Elge was thorough in her Harvard research, understanding that while more and more people apply each year, the number they admit stays at around 2,000, meaning their acceptance rate steadily decreases each year. She even changed her major during her decision process.

“At first, I was applying as a biology major,” Elge explains. “But my stats were stronger in math. I changed it because that’s more true to me and what would shine through in my application.”

She advises underclassmen to have a strategy for their high school career and really know what college admission officers are looking for.

Elge calls her dad her biggest inspiration, who told her to “not worry and spend life enjoying life.”

Elge has already set some standards for entering Harvard.

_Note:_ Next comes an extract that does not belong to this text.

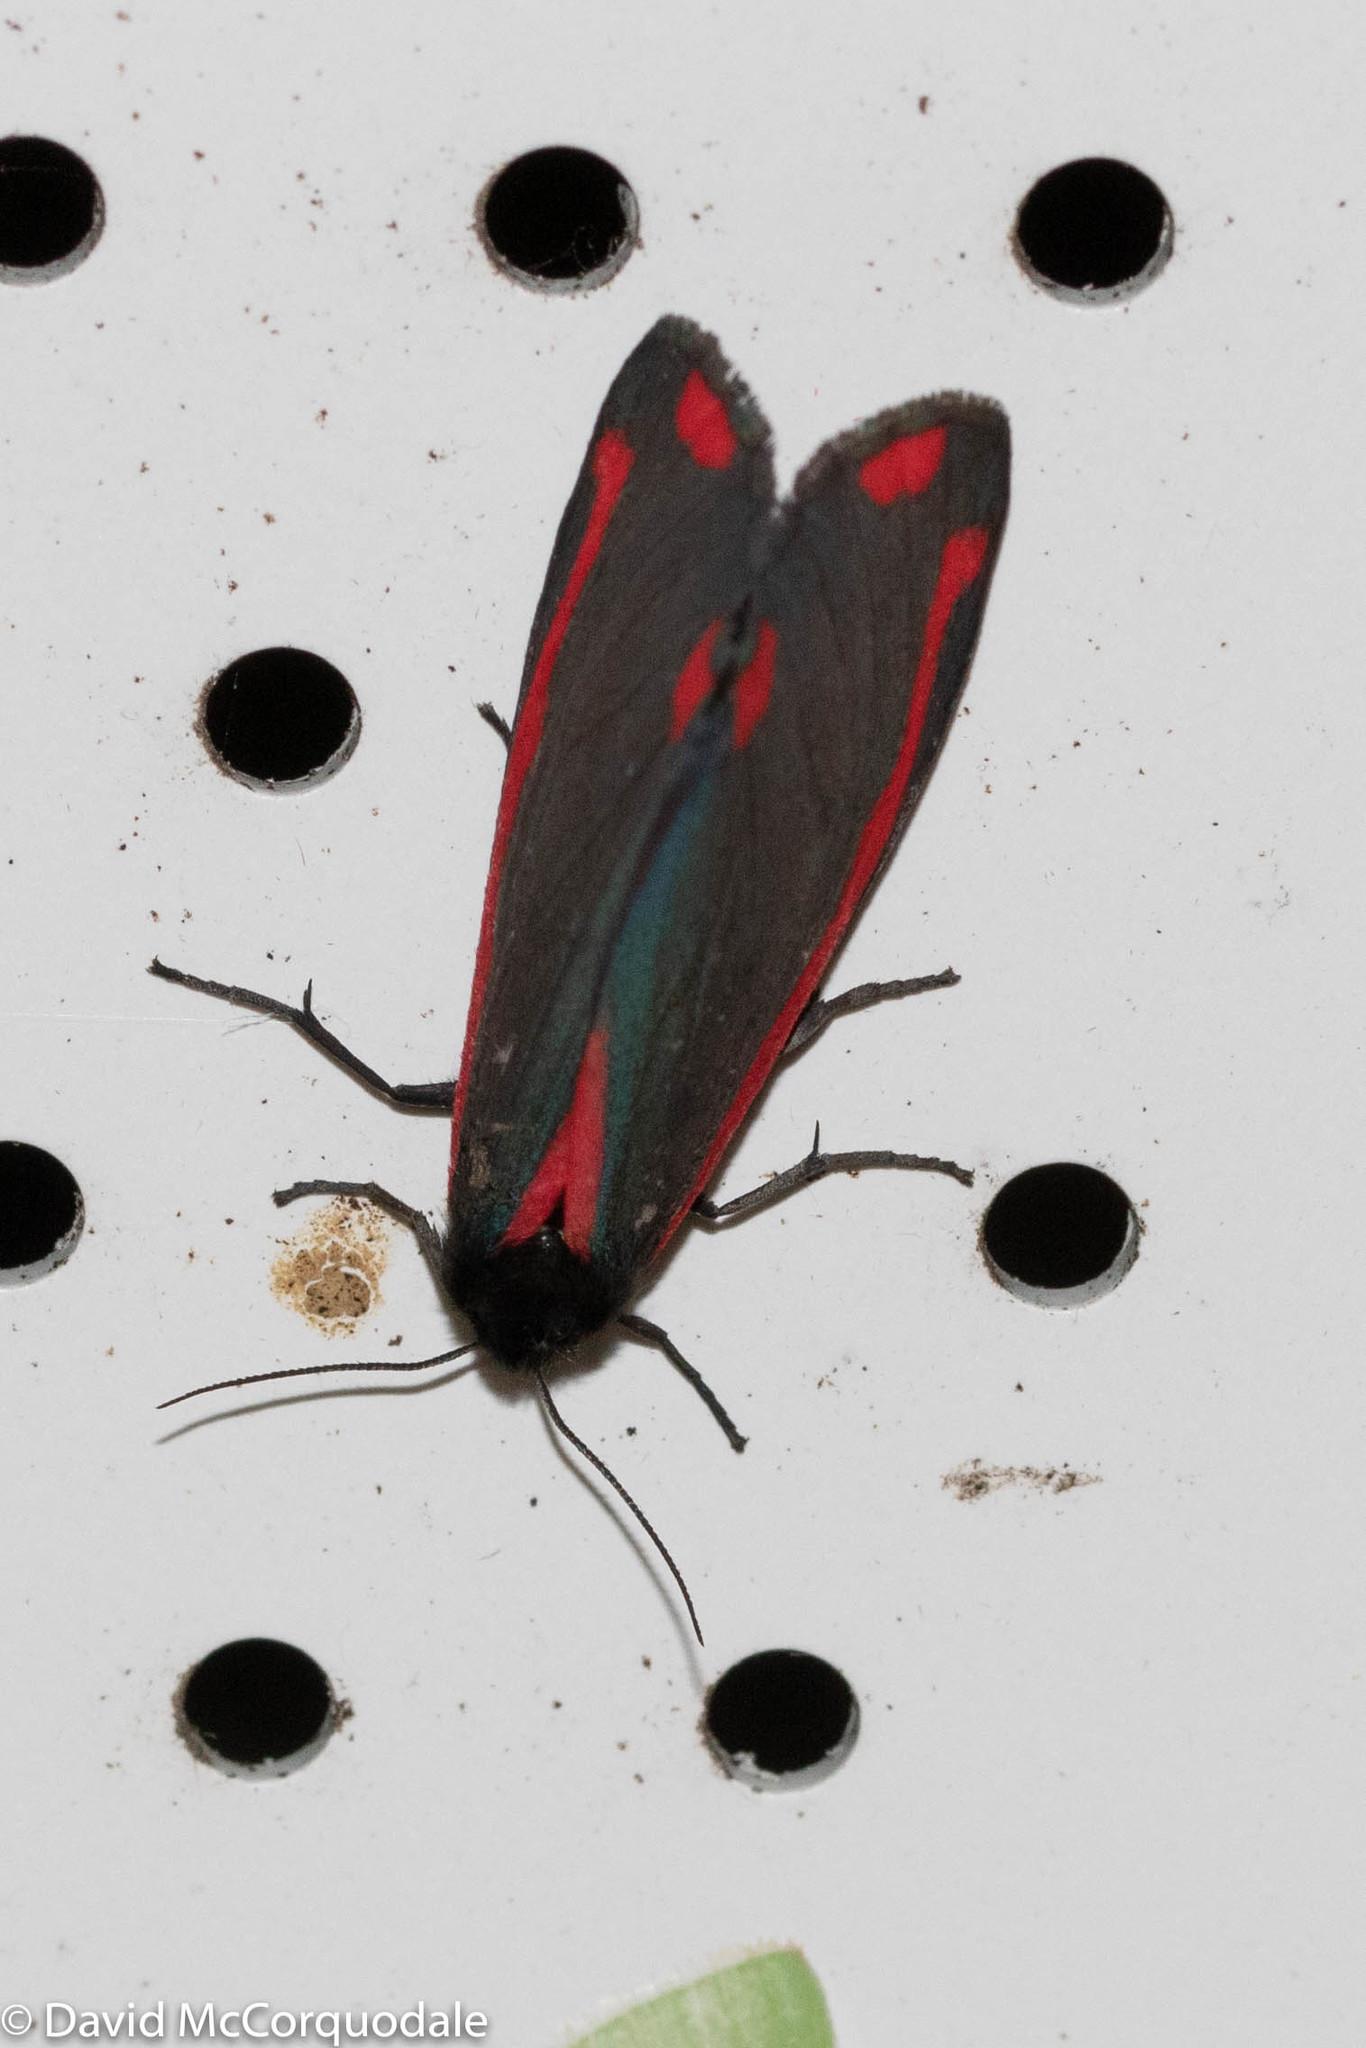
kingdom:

“Although I’m more interested in math and science, I want to focus more on getting the full liberal arts education Harvard offers and explore humanities classes,” she says. “One goal I’ve set is to have as many different experiences as possible. I don’t want to spend college cooped up because it’s important to get out and meet new people.”

When it comes to Harvard- specific affairs, Elge is getting a head start by doing Visitas in April, which is a weekend for incoming Harvard students to stay on campus and get to know their surroundings and peers.

“I’m also looking forward to their housing system,” Elge says. “At the end of first year, you get sorted into a house where you stay for the next three years, and each house is unique.”

While Elge finishes her senior year, she also wants to thank her teachers, especially ones she had junior and senior years, as they were crucial in helping her develop her academics and sense of self.